PROVIDED TEXT:
◆ ◆ ◆ ◆ ◆
Is there life after CNN? Chris Cillizza hopes so
After being cast off from the “most trusted name in news,” the political analyst is trying to forge his own path.
If you’re someone who’s been unlucky enough to get fired from a job — whether it was for cause or the result of mass layoffs — there’s a good chance you remember it as one of the worst days of your life. The experience brings with it such a potent mix of shame, insecurity, and anxiety that it triggers a feeling almost akin to shell shock.
Chris Cillizza certainly experienced all of those emotions when he was let go from CNN in December of 2022, but he has the added bonus of getting to relive them whenever someone wants to be cruel to him on the internet. On October 3rd, for instance, a Twitter account with the username Brady Eyestone tweeted a reply that read, “Jesus man. This is why CNN fired you.” A few days before that, another user named Sann Diamond tweeted, “There's a reason why CNN fired you.” In fact, if you run a Twitter advanced search for the terms “@ChrisCillizza,” “cnn,” and “fired,” you’ll see that someone lodges this attack roughly every other day, on average. In September alone, 17 tweets contained those three words.
◆ ◆ ◆ ◆ ◆
DATA EXTRACT:

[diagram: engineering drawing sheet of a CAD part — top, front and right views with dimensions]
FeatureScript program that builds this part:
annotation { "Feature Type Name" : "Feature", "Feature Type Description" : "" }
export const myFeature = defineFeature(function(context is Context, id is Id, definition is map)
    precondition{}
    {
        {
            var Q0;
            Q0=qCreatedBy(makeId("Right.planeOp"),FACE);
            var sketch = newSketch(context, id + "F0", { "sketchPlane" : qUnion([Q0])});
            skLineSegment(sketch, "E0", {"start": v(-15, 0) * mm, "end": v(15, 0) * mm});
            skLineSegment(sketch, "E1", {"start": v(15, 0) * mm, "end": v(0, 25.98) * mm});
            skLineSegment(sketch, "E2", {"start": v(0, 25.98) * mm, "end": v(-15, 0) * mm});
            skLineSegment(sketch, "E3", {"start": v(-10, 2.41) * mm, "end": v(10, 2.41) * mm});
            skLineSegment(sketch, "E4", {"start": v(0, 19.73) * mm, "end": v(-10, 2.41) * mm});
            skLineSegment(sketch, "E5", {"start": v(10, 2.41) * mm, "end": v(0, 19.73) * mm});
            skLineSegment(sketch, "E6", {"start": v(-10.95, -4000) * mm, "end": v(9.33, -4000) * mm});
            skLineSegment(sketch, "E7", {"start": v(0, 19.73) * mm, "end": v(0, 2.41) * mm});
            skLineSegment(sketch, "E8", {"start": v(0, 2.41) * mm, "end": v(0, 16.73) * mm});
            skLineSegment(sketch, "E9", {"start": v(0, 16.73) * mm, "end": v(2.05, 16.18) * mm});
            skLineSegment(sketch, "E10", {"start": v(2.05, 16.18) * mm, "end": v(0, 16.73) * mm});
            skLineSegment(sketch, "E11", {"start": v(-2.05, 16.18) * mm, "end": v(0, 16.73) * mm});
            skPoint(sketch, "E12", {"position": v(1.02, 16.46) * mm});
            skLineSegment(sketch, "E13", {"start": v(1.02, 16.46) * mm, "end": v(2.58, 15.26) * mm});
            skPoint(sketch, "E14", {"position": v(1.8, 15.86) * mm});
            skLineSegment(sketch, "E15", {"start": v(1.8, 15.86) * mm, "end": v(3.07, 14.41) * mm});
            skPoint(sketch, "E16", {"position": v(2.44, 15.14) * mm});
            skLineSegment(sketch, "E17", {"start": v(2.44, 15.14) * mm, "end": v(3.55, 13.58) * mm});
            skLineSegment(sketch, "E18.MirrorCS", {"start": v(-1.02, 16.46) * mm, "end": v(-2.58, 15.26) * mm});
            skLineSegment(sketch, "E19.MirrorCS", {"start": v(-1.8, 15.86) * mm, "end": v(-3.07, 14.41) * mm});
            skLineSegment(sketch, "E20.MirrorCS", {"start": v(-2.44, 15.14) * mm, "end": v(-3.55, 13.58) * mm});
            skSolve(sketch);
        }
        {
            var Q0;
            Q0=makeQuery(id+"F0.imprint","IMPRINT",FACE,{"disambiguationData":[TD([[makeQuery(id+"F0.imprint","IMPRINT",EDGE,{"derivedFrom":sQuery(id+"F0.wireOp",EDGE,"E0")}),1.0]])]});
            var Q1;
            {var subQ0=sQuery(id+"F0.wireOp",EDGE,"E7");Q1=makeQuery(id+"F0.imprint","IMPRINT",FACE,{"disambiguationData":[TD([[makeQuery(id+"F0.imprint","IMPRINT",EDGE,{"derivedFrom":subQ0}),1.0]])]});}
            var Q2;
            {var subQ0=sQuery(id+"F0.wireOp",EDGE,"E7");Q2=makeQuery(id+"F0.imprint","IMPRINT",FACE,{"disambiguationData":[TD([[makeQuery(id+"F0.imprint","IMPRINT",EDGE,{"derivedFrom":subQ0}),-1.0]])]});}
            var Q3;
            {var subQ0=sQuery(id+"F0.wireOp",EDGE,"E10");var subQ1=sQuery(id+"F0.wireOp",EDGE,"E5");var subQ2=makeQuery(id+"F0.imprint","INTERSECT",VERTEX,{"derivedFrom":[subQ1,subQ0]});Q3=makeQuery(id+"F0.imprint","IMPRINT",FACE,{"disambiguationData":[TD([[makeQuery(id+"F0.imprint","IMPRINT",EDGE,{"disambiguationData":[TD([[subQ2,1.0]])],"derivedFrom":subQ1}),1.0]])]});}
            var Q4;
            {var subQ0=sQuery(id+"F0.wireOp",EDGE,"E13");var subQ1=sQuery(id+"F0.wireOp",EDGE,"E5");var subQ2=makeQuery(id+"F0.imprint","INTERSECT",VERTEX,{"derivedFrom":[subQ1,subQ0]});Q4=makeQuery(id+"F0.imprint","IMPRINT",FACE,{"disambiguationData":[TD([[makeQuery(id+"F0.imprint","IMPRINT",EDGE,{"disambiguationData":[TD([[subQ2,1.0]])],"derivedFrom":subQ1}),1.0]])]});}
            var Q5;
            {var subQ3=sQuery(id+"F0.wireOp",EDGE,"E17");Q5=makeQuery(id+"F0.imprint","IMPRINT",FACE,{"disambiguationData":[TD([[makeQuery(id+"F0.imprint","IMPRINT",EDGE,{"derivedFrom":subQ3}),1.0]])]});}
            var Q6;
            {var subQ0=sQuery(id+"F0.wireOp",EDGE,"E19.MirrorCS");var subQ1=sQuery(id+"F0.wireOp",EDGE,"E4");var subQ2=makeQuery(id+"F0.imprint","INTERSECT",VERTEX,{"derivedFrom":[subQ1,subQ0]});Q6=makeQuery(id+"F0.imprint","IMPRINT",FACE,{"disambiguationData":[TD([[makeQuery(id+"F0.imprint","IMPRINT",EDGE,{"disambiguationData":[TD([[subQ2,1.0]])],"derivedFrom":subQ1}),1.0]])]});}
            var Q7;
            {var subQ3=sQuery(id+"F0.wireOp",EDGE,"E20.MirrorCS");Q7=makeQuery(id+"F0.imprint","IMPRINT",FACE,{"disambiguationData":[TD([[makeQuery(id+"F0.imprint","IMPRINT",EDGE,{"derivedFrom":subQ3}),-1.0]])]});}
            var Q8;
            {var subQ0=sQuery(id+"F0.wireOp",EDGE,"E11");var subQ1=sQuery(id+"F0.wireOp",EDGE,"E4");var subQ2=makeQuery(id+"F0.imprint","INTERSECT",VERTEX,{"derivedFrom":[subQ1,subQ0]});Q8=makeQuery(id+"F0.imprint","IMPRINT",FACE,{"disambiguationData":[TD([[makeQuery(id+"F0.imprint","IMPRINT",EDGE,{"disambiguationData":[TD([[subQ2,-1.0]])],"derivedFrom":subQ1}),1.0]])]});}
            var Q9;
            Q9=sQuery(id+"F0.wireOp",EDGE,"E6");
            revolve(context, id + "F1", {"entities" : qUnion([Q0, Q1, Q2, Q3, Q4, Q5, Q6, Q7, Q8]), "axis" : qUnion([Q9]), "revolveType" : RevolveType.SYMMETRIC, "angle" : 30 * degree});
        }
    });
◆ ◆ ◆ ◆ ◆
SHORT TASK 1: From the Chris Cillizza article, write out the passage from "Chris Cillizza certainly" to "those three words." word for word.
SHORT TASK 2: Continue the article about Chris Cillizza after its last sentence.

TASK RESPONSE 1:
Chris Cillizza certainly experienced all of those emotions when he was let go from CNN in December of 2022, but he has the added bonus of getting to relive them whenever someone wants to be cruel to him on the internet. On October 3rd, for instance, a Twitter account with the username Brady Eyestone tweeted a reply that read, “Jesus man. This is why CNN fired you.” A few days before that, another user named Sann Diamond tweeted, “There's a reason why CNN fired you.” In fact, if you run a Twitter advanced search for the terms “@ChrisCillizza,” “cnn,” and “fired,” you’ll see that someone lodges this attack roughly every other day, on average. In September alone, 17 tweets contained those three words.

TASK RESPONSE 2:
Cillizza has developed a thick skin after so many years of writing about politics on the internet, but it’s clear that this particular brand of insult gets to him, especially because he thinks it mischaracterizes his firing. “As far as I know, I was a number on a spreadsheet for a company that we knew needed to cut money,” he told me. During his entire tenure at the network, he had received nothing but positive feedback from his bosses, and his pieces were a major traffic driver for CNN’s website.
Cillizza also doesn’t understand why someone would celebrate such a uniquely horrible event, even if it happened to someone they didn’t like. “About 40% of people who work will be laid off at some point in their life. So it's not 90%, but it's also not 5%,” he said. “It fucking sucked. It was awful … Let's say a person I really don't like in politics gets laid off. I could never imagine being like, ‘hey, man, still unemployed?’ It’s a weird flex.”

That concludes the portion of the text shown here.